Descrizione incarico 1: ... ... ... ... ... ... ... ... ... ... ... ...

Organo conferente incarico 1: ... ... ... ... ... ... ... ... ... ... ... ...

Data inizio incarico 1: ... ... ... ... ... ... ... ... ... ... ... ...

Data fine incarico 1: ... ... ... ... ... ... ... ... ... ... ... ...

Compenso lordo annuo incarico 1: ... ... ... ... ... ... ... ... ... ... ... ...

Descrizione incarico 2: ... ... ... ... ... ... ... ... ... ... ... ...

Organo conferente incarico 2: ... ... ... ... ... ... ... ... ... ... ... ...

Data inizio incarico 2: ... ... ... ... ... ... ... ... ... ... ... ...

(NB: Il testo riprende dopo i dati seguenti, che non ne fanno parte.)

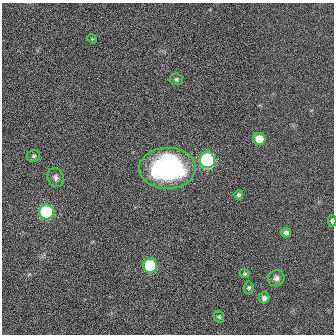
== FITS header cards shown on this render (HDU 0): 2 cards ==
NAXIS1  =                  332
NAXIS2  =                  332

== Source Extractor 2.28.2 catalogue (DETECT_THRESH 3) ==
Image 332 x 332 px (HDU 0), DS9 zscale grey, 1 PNG px = 1 image px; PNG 336 x 336 px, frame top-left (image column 1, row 332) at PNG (2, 3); each listed source drawn as its Kron ellipse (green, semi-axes under 4 px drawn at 4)
Background 0.00261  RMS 0.044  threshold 0.131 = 3 sigma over >= 5 px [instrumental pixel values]
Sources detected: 17; all 17 listed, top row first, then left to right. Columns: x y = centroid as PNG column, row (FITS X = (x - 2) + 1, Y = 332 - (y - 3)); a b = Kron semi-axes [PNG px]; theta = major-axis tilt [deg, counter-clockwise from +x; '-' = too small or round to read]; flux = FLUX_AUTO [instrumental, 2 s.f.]
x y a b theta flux
92 39 5 3 - 2.7
176 79 6 5 - 5.8
259 139 6 6 - 51
34 156 6 6 - 5.6
207 160 8 7 - 420
167 168 28 20 0 500
56 177 10 8 -68 12
239 195 4 4 - 7.1
46 212 7 7 - 280
332 221 5 3 - 9.8
286 233 5 4 - 10
150 266 7 7 - 200
245 274 5 4 - 3.8
276 278 8 8 - 11
249 288 6 5 - 6
264 298 5 5 - 11
219 317 6 4 -68 4.6
At the frame edge (FLAGS 8, measured only in part): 1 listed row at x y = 332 221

Data fine incarico 2: ... ... ... ... ... ... ... ... ... ... ... ...

Compenso lordo annuo incarico 2: ... ... ... ... ... ... ... ... ... ... ... ...

e così via ...

Luogo e data: ... ... ... ... ... ... ... ...

Il / la Dichiarante: ... ... ... ... ... ... ... ...

Ai sensi dell'art. 38, del DPR 445 del 28 dicembre 2000, la dichiarazione è sottoscritta dall'interessato in presenza del funzionario addetto ovvero sottoscritta e inviata unitamente a copia fotostatica, non autenticata, di un documento di identità del sottoscrittore, all'ufficio competente via fax, tramite un incaricato, oppure a mezzo posta.